(Artikel):

========================

Stock war im Spielausschuss des DB tätig – das mag unspektakulär klingen, aber der Spielausschuss ist immerhin zuständig für die Or­ganisation des Spielbetriebsund der Terminplanung. Zu Stocks Zeiten gehörten auch der Wiederaufbau der DFB-A-Auswahl und das Finden eines geeigneten Trainers zu den Aufgaben des Spielausschusses.
Als sich Stock nach Brasilien verabschiedete, pries der damalige DFB-Präsident Peco Bauwens seine »selbstlose und aufopferungsvolle Mitarbeit an dem Wiederaufbau unseres deutschen Fußballsports«. Allein, das Lob hatte einen perfiden Beiklang. »Ihre Wertschätzung galt einem Menschen, dessen Biographie sie zuvor um elementare Bestandteile gekappt hatten, Stocks Ausgrenzung im Sport ab 1933, seine Verschleppung 1941 und die folgende Lager-Odyssee, das alles kam nicht vor«, kritisiert Heinrich. Stock seinerseits pries im Zuge seines Abschieds den einstigen NS-Sportfunktionär Günther Riebow, der in Hamburg in den dreißiger Jahren ein gefürchteter Amtsrichter gewesen war und später in Russland als Militärrichter zwei Hinrichtungen zu verantworten hatte, als »einen der vornehmsten und aufrechtesten Sportkameraden, die mir in meiner langen Sportler- und Fußballerkarriere begegnet sind«. Als Stock – der von Riebows Hinrichtungsurteilen nichts gewusst habe, wie Heinrich betont – diese Eloge formulierte, befand sich der aufrechte Sportkamerad noch in sowjetischer Gefangenschaft. 1954 begann Riebow in der Bundesrepublik dann eine zweite sportpolitische Karriere – als zweiter Vorsitzender des Norddeutschen Fußballverbandes und Mitglied des DFB-Sportgerichts.

========================

(Bereitgestelltes Material):
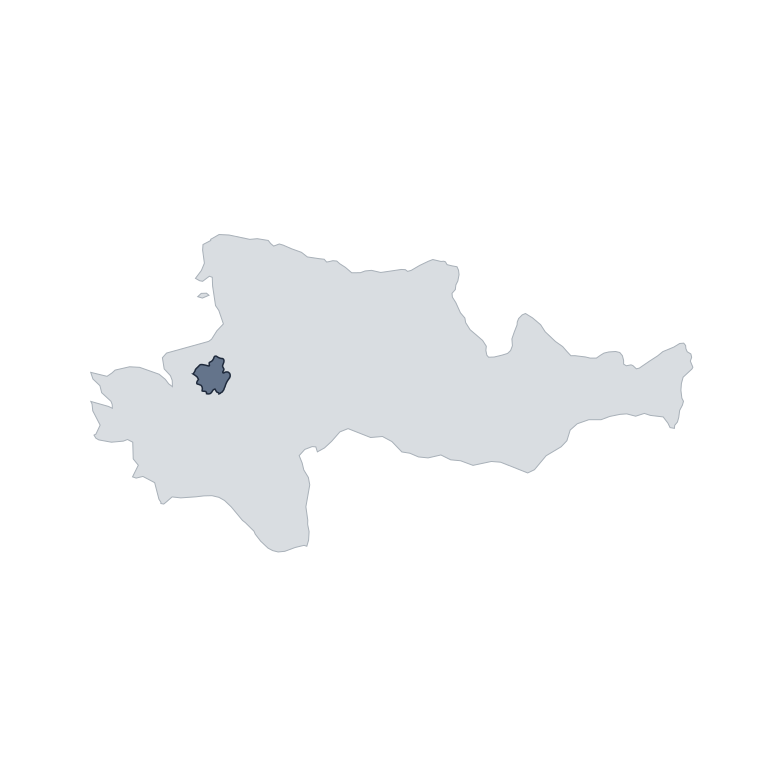 location of Pyongyang, P'yŏngyang, North Korea, rotated 49°
{"feature_id": "82179303B55999426557094", "entity_name": "Pyongyang", "entity_type": "district", "adm_level": 2, "iso_a3": "PRK", "parent_name": "North Korea", "parent_adm1": "P'yŏngyang", "projection": "albers", "projection_center": [125.792, 39.089], "detail": "fine", "context": "in_parent", "style": "filled", "palette": "slate", "viewbox_px": 768, "rotation_deg": 49, "n_neighbors": 0, "source": "geoboundaries", "source_scale": "gbopen_adm2", "svg_char_len": 4877}
<svg xmlns="http://www.w3.org/2000/svg" viewBox="0 0 768 768"><g transform="rotate(49 384 384)"><path d="M455.8,548.7L453.3,550.2L449.1,558.3L445.2,568.6L441.3,574.1L436.7,577.3L431.8,579.2L421.8,580.2L412.9,579.7L409.9,578.7L397.6,579.6L394.2,580.3L376.4,579.9L367.2,580.8L361.3,582.9L355.4,587.1L350.3,593.3L345.8,599.9L336.6,612.1L330.2,618.0L330.2,626.4L330.1,629.0L327.8,630.8L327.0,630.0L323.2,629.4L308.0,621.8L295.6,626.6L292.4,632.8L289.1,634.7L284.1,622.7L276.0,622.4L263.1,611.8L257.6,614.0L256.1,618.2L249.1,627.9L239.1,635.9L235.9,637.0L232.3,636.4L232.8,634.2L228.8,625.2L213.2,621.4L207.6,617.5L204.8,616.7L220.1,606.7L224.1,604.9L221.2,602.6L217.9,601.4L205.4,602.8L198.9,599.5L189.3,600.4L182.8,597.7L196.5,588.0L197.2,582.2L197.1,577.8L204.1,564.7L211.1,557.5L229.1,547.3L237.0,546.0L242.6,546.4L247.2,545.4L242.4,541.5L237.6,539.7L228.4,540.0L218.8,534.0L218.0,527.8L236.8,488.4L237.1,484.8L234.2,475.2L233.3,465.8L220.1,460.4L214.3,459.7L197.5,449.0L190.8,443.6L188.1,445.1L187.5,453.5L185.1,455.4L180.6,457.0L178.5,447.3L175.0,440.3L163.9,433.0L160.0,429.1L162.0,420.6L161.1,419.9L163.0,410.4L169.9,403.2L186.8,390.4L191.2,384.3L199.7,377.2L203.6,377.4L207.5,376.8L208.7,373.7L209.6,371.2L213.0,369.0L221.2,365.1L230.5,359.9L237.8,358.5L246.9,350.7L250.6,347.3L254.3,347.3L255.3,345.7L257.4,341.7L260.2,339.0L264.2,338.5L270.7,336.6L278.9,335.4L284.5,328.8L286.3,324.1L290.0,318.9L297.7,313.3L303.1,304.9L308.9,295.8L311.7,292.9L314.5,292.3L316.1,288.9L317.9,279.3L320.5,269.9L322.1,265.5L328.9,260.6L330.6,258.3L332.1,257.5L335.3,258.1L339.4,255.2L343.4,252.0L347.0,253.1L350.7,255.6L354.7,260.7L356.4,264.8L359.5,268.2L360.2,273.2L363.3,275.4L369.7,276.4L380.4,279.6L387.3,279.7L391.2,282.1L399.5,283.4L415.8,281.0L422.6,282.0L425.5,285.1L429.7,287.5L432.4,287.5L435.9,283.2L439.6,276.1L442.0,270.7L441.8,266.5L439.4,262.0L433.9,257.9L430.2,251.5L426.7,244.8L424.6,242.7L422.9,239.4L422.5,234.4L423.6,231.0L431.6,228.5L442.0,226.9L450.4,228.1L464.5,226.7L473.0,224.6L479.4,224.6L485.3,224.4L487.8,221.4L495.8,214.2L499.6,211.5L503.8,206.7L504.3,201.7L505.0,197.7L507.3,193.3L511.4,187.9L514.9,185.4L519.0,185.5L523.4,187.7L526.2,190.1L529.2,189.2L531.6,185.0L533.3,184.1L538.1,183.6L539.5,180.9L540.9,168.7L542.3,159.0L542.5,152.3L546.3,141.0L547.4,134.3L549.8,131.0L552.8,131.1L555.4,133.0L558.6,134.0L562.7,132.7L565.7,134.3L567.7,137.8L574.0,139.9L574.7,141.7L575.1,153.8L578.8,159.3L583.6,164.1L590.1,168.5L593.5,169.3L595.7,172.6L597.9,178.2L602.6,183.5L605.2,187.5L605.9,191.7L608.0,193.9L604.6,196.7L599.8,195.4L592.0,194.9L582.4,203.6L577.0,206.8L573.4,215.2L565.8,220.4L561.8,225.7L556.6,234.9L553.3,243.7L545.3,252.9L540.8,264.2L540.9,273.7L546.8,283.2L547.6,291.5L544.5,308.7L547.4,326.7L545.4,333.9L519.5,347.3L512.9,353.8L503.8,370.2L492.1,376.6L485.0,383.4L474.9,387.6L468.7,399.2L461.7,405.8L453.2,409.9L447.0,415.1L432.6,415.8L422.6,419.6L415.6,429.2L394.1,440.4L391.2,448.7L392.9,461.2L393.2,470.9L391.5,478.8L386.7,476.7L384.1,479.3L381.4,486.7L382.4,495.0L389.9,497.6L396.2,500.9L404.9,502.4L411.4,506.2L425.4,523.5L436.8,530.9L439.8,533.7L446.3,537.4L452.4,543.4L455.8,548.7ZM200.0,464.7L195.9,467.3L195.7,462.5L199.0,458.4L202.2,457.9L200.0,464.7Z" fill="#d9dde1" stroke="#a8b0b8" stroke-width="1"/><path d="M251.1,521.5L251.4,521.4L252.4,521.2L253.3,520.9L256.0,520.4L257.6,520.7L258.1,520.8L258.8,521.0L259.3,523.0L259.8,524.0L260.5,524.8L261.4,525.0L262.9,524.0L263.9,523.5L264.8,523.0L265.8,523.0L267.0,523.3L268.2,524.0L269.8,525.8L270.8,525.3L271.3,524.6L272.7,523.5L273.9,523.5L274.9,524.3L276.1,523.3L277.1,521.8L277.3,520.7L277.1,519.2L276.6,517.7L276.4,516.4L276.9,514.9L278.1,515.1L279.3,515.4L280.7,515.4L282.1,514.6L283.1,514.9L283.2,515.0L283.6,513.9L283.6,512.6L283.9,511.2L283.5,509.8L283.2,508.5L282.6,507.7L281.7,505.7L280.6,504.0L279.7,502.1L279.1,500.6L278.7,499.2L278.4,497.8L278.2,497.2L278.1,496.5L277.9,496.5L277.7,496.0L277.5,495.4L277.2,495.0L276.3,494.2L275.6,493.8L274.6,493.5L272.9,493.8L272.5,494.0L271.7,494.8L271.1,495.6L270.9,496.1L270.6,497.0L270.6,497.6L270.2,498.0L269.8,498.2L269.4,498.0L269.1,497.8L268.9,497.2L268.5,496.1L268.1,495.4L267.8,495.1L267.5,495.0L267.4,494.9L267.0,494.8L265.5,494.5L265.0,494.3L264.6,494.1L264.0,493.4L262.5,490.6L262.4,490.5L261.7,489.7L261.2,489.3L260.8,489.1L260.1,488.9L259.7,488.9L259.0,489.1L258.7,489.3L258.2,489.8L257.4,490.5L256.0,491.3L255.0,491.7L253.0,492.3L252.7,492.5L252.3,493.1L252.1,493.4L252.1,494.2L252.5,495.1L252.9,495.7L253.3,496.7L253.5,497.4L253.7,498.0L253.7,498.4L253.7,499.3L253.2,501.6L253.2,501.8L253.4,502.1L254.3,502.9L255.3,503.4L255.6,503.8L255.6,504.1L255.5,504.3L255.2,504.6L252.6,506.4L250.1,508.4L249.4,509.2L249.1,509.6L249.0,509.8L248.8,510.6L249.0,512.7L249.1,514.0L249.1,514.8L249.2,515.6L249.2,516.1L249.6,517.3L249.8,517.5L250.3,518.4L251.2,521.3L251.1,521.5Z" fill="#64748b" stroke="#1e293b" stroke-width="1.5"/></g></svg>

========================

(Aufgaben):
• A. Fasse bitte den Absatz des Artikels über Stock, der mit „Als sich Stock nach Brasilien verabschiedete“ beginnt, als kurze Stichpunktliste zusammen und behalte dabei seine wichtigsten Fakten bei.
• B. Setze den Artikel über Stock im Anschluss an seinen letzten Satz fort.

(Lösungen):
• A.
- Bei Stocks Abschied nach Brasilien lobte DFB-Präsident Peco Bauwens seine „selbstlose und aufopferungsvolle Mitarbeit“ am Wiederaufbau des deutschen Fußballs.
- Heinrich kritisiert, dass dabei Stocks Ausgrenzung im Sport ab 1933, seine Verschleppung 1941 und die anschließende Lager-Odyssee verschwiegen wurden.
- Stock lobte seinerseits den früheren NS-Sportfunktionär Günther Riebow als einen der „vornehmsten und aufrechtesten Sportkameraden“.
- Riebow war in den dreißiger Jahren ein gefürchteter Amtsrichter in Hamburg. Später war er als Militärrichter in Russland für zwei Hinrichtungen verantwortlich. Laut Heinrich wusste Stock davon nichts.
- Zum Zeitpunkt von Stocks Lob war Riebow noch in sowjetischer Gefangenschaft.
- Ab 1954 war Riebow zweiter Vorsitzender des Norddeutschen Fußballverbandes und Mitglied des DFB-Sportgerichts.

• B.
Drei Jahre später kehrte Stock aus Brasilien zurück, wirtschaftlicher Erfolg war ihm auch dort nicht vergönnt gewesen. Schnell landete er wieder beim HFV, für den er dann noch ei­nige Jahre als Schiedsrichter-Obmann tätig war. Auch nach der Remigration galt für Stock offenbar: Ein Leben ohne Fußball ist nicht vorstellbar.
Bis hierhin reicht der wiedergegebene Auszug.